Next is Channel Mixers where you check 'Monochrome' at the bottom. Then I just play around with the levels. Most people say they should all add up to 100% by the end but -- mine are almost always 10-20% more then that. I watch only the skin tones here

Then I just click the eye beside the channel mixers level to see where any highlights were blown (there are generally lots), so using the mask tool on the channel mixers level I bring back pretty much all of the background generally.

I combine all of the layers here (Shift+Ctl+E)

Create a duplicate layer (Ctrl+J) and burn and dodge. This is probably where all of my finer work is done - and perhaps it is a waste of time, but... it makes a bit of a difference. Once again, I always hide then bring the layer back while I am doing it to make sure I didn't completely screw so mething out of proportion.

Oh! One thing I forgot, is sometimes I will bring the catchlights or highlights in the eyes out just a tad in BW, as I find they usually get lost. The dodge tool always makes them look muddy (even when on highlights) I find, so I create a dup layer, and curves, then bring back only the eyes. Sometimes that is too much so I decrease the opacity.

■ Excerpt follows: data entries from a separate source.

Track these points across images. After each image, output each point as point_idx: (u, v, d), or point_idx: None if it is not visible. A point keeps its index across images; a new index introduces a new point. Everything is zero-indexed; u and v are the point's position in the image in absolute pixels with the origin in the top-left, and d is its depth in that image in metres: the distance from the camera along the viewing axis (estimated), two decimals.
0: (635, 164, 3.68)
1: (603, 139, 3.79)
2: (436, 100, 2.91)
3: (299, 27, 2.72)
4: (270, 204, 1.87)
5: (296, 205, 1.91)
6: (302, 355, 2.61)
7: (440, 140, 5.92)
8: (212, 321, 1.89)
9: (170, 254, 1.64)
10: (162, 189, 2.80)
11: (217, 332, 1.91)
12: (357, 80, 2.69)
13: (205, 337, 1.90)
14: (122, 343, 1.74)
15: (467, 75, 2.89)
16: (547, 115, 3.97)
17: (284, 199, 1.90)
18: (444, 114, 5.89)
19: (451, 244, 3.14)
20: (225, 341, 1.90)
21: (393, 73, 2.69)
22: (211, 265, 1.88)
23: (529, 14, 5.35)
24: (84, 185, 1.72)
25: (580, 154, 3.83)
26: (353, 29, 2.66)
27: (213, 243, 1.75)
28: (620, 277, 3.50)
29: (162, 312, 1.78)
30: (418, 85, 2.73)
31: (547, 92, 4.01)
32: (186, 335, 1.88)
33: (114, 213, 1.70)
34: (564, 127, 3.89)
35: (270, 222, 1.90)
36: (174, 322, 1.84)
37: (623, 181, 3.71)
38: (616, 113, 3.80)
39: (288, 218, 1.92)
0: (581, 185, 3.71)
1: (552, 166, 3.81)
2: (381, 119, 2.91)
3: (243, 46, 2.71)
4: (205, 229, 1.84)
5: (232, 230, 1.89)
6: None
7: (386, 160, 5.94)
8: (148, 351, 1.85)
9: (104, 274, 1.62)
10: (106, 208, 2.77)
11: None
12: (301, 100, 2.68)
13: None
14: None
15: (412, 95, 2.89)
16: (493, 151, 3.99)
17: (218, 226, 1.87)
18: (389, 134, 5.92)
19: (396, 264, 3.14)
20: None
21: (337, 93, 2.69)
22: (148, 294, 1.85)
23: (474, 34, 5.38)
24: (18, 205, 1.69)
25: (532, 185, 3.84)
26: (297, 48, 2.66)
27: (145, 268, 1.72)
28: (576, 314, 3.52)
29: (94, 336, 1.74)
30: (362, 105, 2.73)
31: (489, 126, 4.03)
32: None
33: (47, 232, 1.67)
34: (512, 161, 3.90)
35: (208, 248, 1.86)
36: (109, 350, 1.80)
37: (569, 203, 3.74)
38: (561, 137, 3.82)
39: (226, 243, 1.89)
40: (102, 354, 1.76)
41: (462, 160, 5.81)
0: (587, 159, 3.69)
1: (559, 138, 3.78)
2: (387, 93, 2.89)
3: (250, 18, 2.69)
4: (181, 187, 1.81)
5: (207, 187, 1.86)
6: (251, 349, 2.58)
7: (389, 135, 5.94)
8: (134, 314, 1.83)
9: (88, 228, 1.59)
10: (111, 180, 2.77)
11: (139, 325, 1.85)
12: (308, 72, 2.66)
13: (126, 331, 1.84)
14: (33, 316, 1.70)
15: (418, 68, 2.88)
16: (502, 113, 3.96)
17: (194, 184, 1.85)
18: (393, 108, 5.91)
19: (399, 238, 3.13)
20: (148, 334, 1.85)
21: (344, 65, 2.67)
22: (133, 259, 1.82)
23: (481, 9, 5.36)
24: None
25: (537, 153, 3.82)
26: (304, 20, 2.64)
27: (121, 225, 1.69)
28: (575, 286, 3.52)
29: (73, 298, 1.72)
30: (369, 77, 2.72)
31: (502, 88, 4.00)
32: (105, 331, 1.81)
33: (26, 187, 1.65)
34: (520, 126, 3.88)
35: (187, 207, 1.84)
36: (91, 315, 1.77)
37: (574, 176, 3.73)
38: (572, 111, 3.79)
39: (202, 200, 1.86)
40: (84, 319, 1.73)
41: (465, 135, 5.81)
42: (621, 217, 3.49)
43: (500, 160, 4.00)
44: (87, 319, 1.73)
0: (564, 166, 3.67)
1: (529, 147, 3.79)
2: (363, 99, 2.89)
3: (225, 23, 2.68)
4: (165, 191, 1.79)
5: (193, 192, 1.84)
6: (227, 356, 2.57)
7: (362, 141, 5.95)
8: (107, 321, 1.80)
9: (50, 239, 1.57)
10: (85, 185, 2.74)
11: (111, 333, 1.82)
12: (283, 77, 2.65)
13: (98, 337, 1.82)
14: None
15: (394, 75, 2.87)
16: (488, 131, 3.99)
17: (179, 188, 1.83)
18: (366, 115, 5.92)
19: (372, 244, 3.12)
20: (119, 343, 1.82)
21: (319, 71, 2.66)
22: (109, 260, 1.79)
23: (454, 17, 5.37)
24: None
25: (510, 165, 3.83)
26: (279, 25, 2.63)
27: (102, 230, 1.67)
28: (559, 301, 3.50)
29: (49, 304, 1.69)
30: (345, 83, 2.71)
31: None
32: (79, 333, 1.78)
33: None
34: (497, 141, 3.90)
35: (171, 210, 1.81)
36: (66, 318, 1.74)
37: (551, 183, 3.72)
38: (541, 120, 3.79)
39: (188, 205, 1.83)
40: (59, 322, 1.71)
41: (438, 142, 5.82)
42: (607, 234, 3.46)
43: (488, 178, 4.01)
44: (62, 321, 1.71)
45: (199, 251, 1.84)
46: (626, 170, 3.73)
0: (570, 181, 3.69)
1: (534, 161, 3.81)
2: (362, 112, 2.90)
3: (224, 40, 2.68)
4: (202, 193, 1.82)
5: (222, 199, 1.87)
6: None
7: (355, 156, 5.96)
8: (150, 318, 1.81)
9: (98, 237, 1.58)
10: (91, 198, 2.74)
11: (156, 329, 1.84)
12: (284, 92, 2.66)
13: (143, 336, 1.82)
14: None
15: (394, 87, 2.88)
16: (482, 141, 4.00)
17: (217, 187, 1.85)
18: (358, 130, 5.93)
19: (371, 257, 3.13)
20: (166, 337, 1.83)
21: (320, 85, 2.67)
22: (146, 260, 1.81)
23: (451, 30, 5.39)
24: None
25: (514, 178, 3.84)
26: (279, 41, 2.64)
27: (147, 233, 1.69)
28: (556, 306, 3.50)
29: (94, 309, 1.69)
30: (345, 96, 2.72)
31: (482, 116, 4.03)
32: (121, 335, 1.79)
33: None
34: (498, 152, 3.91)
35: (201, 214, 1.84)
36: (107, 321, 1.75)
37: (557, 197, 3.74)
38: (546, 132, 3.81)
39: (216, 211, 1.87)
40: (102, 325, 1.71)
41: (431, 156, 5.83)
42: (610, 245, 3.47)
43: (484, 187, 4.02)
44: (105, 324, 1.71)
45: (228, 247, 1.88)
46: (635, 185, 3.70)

Other then that, I add a bit of a warm tone by adding a layer, Colour Balance (same place as Gradient Map and Channel Mixers)

Wa la  Hopefully that all makes sense. I just did that from the top of my head, so if you happen to have any questions - feel free to ask.


----------



## GoM (May 13, 2007)

Wow, amazing series...

I really have to get off my ass and see what people post more. This is fantastic stuff, Peanuts


----------